L’Udc è il caso più clamoroso: 16 su 23 non hanno preso neanche una preferenza
Nessun consenso per 14 di Noi Moderati. Restano a secco anche alcuni civici
CHIETI
È il partito degli zero voti: non sposta consensi, non porta parenti, non convince neppure il vicino di casa. Nelle elezioni comunali di Chieti l’esercito dei candidati è arrivato a 585 nomi, roba da maxi concorso pubblico con santino al posto della domanda. Dentro quell’esercito, 84 aspiranti consiglieri (tutti i nomi li pubblichiamo alle pagine 10 e 11) hanno chiuso a quota zero. Non una preferenza.

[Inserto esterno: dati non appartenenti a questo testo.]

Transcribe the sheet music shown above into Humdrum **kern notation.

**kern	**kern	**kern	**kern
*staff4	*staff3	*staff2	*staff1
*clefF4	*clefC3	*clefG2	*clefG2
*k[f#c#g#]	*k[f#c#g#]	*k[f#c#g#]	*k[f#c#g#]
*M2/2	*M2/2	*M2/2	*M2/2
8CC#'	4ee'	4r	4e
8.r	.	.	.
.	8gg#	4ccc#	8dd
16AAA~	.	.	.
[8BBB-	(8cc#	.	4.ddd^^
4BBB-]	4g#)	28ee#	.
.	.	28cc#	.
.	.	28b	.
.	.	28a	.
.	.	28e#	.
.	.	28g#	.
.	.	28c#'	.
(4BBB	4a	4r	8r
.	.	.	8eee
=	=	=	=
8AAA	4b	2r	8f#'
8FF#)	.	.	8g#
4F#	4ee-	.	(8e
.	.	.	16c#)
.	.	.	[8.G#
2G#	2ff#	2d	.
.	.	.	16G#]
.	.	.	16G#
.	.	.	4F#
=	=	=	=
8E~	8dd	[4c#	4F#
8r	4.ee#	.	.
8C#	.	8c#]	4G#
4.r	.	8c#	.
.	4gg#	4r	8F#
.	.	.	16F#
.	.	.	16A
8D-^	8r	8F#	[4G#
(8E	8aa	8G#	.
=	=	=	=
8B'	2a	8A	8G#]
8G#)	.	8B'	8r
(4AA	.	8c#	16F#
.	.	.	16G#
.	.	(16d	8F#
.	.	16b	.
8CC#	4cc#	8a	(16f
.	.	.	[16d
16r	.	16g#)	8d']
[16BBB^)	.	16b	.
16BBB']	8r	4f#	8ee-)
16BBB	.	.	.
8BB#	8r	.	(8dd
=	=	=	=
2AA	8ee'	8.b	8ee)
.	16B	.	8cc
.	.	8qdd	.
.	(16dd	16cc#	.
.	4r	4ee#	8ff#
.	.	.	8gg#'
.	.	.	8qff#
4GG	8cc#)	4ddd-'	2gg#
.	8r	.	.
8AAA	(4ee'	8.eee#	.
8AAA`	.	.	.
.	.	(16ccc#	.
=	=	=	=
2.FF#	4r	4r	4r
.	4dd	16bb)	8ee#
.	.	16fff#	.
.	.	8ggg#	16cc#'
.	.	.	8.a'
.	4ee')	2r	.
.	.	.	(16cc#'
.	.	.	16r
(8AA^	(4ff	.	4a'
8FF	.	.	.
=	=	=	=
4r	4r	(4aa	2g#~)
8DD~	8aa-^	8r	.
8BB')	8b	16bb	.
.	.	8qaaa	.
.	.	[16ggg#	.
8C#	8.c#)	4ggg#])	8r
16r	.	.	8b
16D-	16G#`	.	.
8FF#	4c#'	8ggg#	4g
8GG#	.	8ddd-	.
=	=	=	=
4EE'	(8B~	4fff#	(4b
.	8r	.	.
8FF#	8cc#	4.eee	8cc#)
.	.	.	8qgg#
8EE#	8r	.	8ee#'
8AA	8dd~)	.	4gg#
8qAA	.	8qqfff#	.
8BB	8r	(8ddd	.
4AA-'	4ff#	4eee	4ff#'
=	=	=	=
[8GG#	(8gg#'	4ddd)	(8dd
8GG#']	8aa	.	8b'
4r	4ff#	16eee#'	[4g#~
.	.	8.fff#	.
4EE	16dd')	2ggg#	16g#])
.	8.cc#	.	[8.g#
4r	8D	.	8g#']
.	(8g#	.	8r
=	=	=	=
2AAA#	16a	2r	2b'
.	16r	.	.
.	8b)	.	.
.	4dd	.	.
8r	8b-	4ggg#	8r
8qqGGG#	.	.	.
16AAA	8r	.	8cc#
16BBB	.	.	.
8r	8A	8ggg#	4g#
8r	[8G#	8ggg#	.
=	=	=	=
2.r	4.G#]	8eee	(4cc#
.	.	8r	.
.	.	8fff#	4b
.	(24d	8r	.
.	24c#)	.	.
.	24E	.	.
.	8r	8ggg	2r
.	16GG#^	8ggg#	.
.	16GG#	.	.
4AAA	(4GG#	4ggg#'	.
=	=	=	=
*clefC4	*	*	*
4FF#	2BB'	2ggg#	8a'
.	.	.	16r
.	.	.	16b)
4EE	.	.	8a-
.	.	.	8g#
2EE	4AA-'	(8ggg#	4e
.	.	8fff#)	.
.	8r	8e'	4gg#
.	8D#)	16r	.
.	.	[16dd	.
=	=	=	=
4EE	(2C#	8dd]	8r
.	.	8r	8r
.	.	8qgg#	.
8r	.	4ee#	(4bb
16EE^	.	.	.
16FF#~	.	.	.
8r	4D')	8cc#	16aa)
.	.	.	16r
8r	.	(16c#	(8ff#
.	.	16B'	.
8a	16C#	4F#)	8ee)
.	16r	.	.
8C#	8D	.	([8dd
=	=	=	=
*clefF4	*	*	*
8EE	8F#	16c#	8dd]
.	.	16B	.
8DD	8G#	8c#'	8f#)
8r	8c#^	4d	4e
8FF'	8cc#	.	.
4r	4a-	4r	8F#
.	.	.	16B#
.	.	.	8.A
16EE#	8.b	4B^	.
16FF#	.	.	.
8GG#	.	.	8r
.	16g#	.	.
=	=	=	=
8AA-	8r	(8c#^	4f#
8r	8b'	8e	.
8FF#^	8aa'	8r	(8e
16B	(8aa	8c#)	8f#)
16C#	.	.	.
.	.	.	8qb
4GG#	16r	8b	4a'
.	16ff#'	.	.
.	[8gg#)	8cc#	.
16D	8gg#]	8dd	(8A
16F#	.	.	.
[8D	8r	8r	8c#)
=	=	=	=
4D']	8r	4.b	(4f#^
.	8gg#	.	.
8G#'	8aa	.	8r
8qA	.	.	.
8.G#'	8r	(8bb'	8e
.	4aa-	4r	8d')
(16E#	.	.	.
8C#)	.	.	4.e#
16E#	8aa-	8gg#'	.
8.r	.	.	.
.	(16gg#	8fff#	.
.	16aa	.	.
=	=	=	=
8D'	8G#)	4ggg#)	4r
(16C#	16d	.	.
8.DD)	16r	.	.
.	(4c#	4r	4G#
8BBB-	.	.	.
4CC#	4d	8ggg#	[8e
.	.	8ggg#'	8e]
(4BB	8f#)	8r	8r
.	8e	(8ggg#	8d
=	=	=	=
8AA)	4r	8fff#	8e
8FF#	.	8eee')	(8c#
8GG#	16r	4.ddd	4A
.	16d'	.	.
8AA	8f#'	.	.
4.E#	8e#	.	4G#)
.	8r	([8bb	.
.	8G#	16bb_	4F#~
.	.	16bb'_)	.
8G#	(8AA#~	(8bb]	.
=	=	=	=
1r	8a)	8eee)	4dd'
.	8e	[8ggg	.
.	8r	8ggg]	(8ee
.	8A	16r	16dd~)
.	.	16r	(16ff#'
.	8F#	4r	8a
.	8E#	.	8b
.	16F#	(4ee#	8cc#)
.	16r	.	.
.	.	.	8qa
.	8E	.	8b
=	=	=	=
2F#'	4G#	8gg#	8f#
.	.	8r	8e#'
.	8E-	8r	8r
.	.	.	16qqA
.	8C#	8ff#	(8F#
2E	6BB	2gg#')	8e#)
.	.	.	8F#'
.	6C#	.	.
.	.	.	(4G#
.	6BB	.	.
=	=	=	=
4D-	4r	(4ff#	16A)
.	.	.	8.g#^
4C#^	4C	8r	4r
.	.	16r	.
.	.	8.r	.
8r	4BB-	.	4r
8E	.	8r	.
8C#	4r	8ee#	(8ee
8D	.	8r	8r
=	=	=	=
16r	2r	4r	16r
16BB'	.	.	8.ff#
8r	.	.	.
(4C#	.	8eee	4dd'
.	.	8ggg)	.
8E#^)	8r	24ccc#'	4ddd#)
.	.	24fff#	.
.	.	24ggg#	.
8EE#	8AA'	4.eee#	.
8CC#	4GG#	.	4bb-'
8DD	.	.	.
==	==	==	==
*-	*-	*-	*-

Chiamarli candidati, in molti casi, richiede generosità. Il nome tecnico, brutale, è un altro: riempilista. Persone arruolate per completare caselle, gonfiare simboli, dare a coalizioni fragili l’aria delle grandi armate. La spiegazione, quando arriva, ha sempre lo stesso candore: «L’ho fatto solo per fare un favore a un amico: il mio compito era quello di aiutare a raggiungere il limite per la lista». Traduzione politica: non cercavo voti, servivo da bullone. Il campionario è trasversale. Nell’Udc, a sostegno di Mario Colantonio, il dato sembra scritto per chi ama l’umorismo nero delle urne: 16 candidati su 23 senza una preferenza. Più di due terzi della lista. In mezzo a quel deserto spunta Marco Di Paolo, 251 voti, risultato che rende ancora più evidente il resto. Dietro di lui, il candidato più votato si ferma a quattro. Poi tre candidati a due e due a uno. Una scala mobile verso il nulla. Rimanendo nell’area di Colantonio, Azione politica aggiunge altri quattro zeristi alla collezione. Pochi, rispetto ai fuochi d’artificio dell’Udc, ma abbastanza per confermare il metodo: quando una lista deve stare in piedi, qualche nome si trova sempre. Poi arrivano le urne, che separano la politica dalla scenografia.